===== SOURCE DATA =====

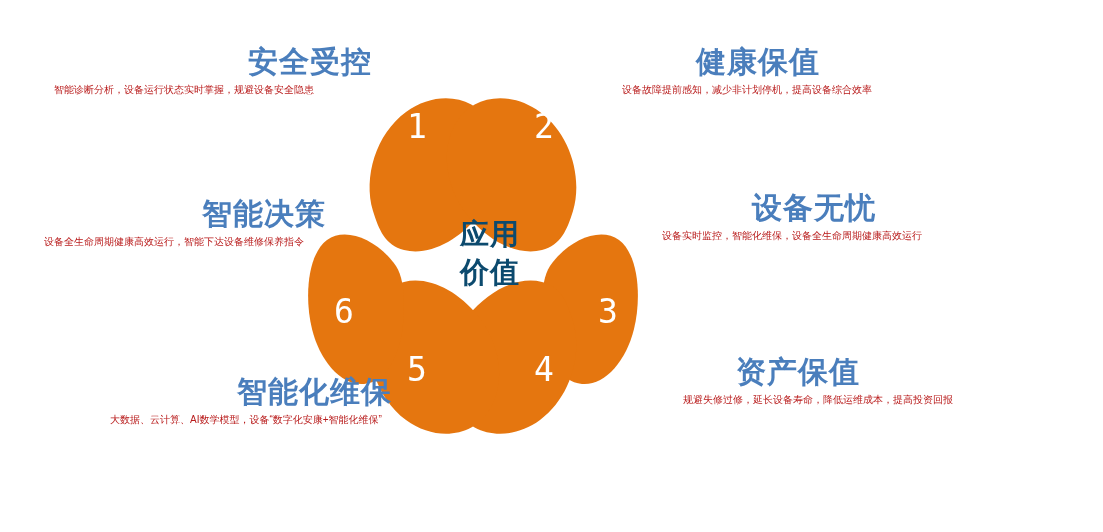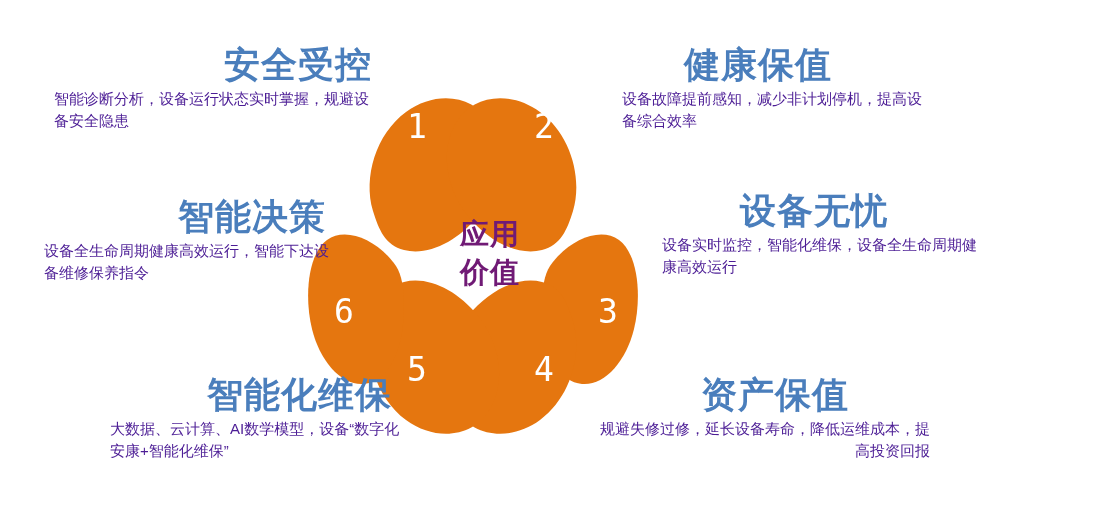--- a/index.html
+++ b/index.html
@@ -63,7 +63,7 @@
   .block .head {
     color: #4A7EBC;
     font-weight: bold;
-    font-size: 36px;
+    font-size: 30px;
     line-height: 1.05;
     letter-spacing: 1px;
     white-space: nowrap;

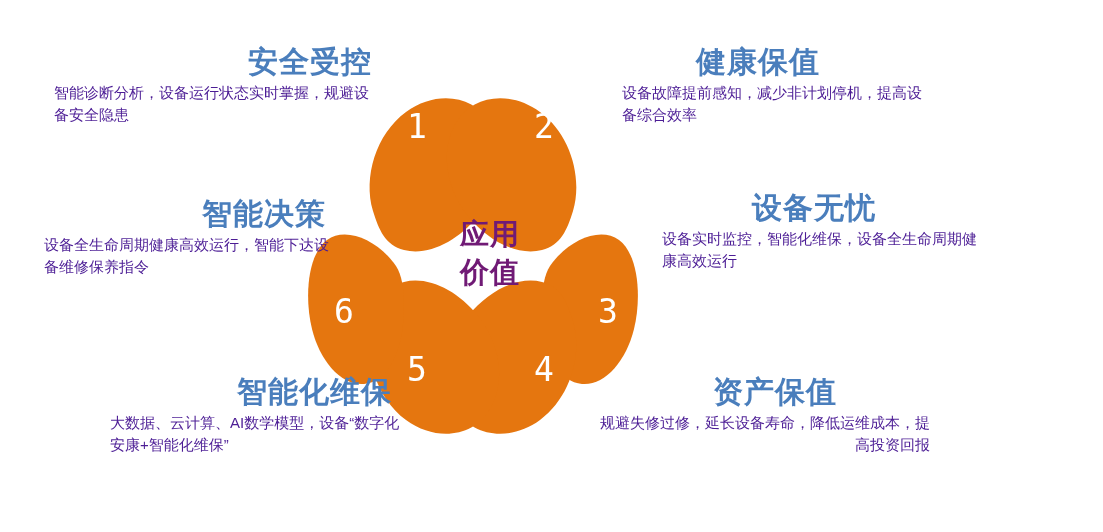--- a/index.html
+++ b/index.html
@@ -69,8 +69,8 @@
     white-space: nowrap;
   }
   .block .body {
-    color: #4c1d95;
-    font-size: 15px;
+    color: #b91c1c;
+    font-size: 10px;
     line-height: 1.50;
     margin-top: 4px;
   }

=====

● **TASK TO COMPLETE**
Leave out the pictures and retype every line above exactly.

● **YOUR SOLUTION**
--- a/index.html
+++ b/index.html
@@ -63,7 +63,7 @@
   .block .head {
     color: #4A7EBC;
     font-weight: bold;
-    font-size: 36px;
+    font-size: 30px;
     line-height: 1.05;
     letter-spacing: 1px;
     white-space: nowrap;

--- a/index.html
+++ b/index.html
@@ -69,8 +69,8 @@
     white-space: nowrap;
   }
   .block .body {
-    color: #4c1d95;
-    font-size: 15px;
+    color: #b91c1c;
+    font-size: 10px;
     line-height: 1.50;
     margin-top: 4px;
   }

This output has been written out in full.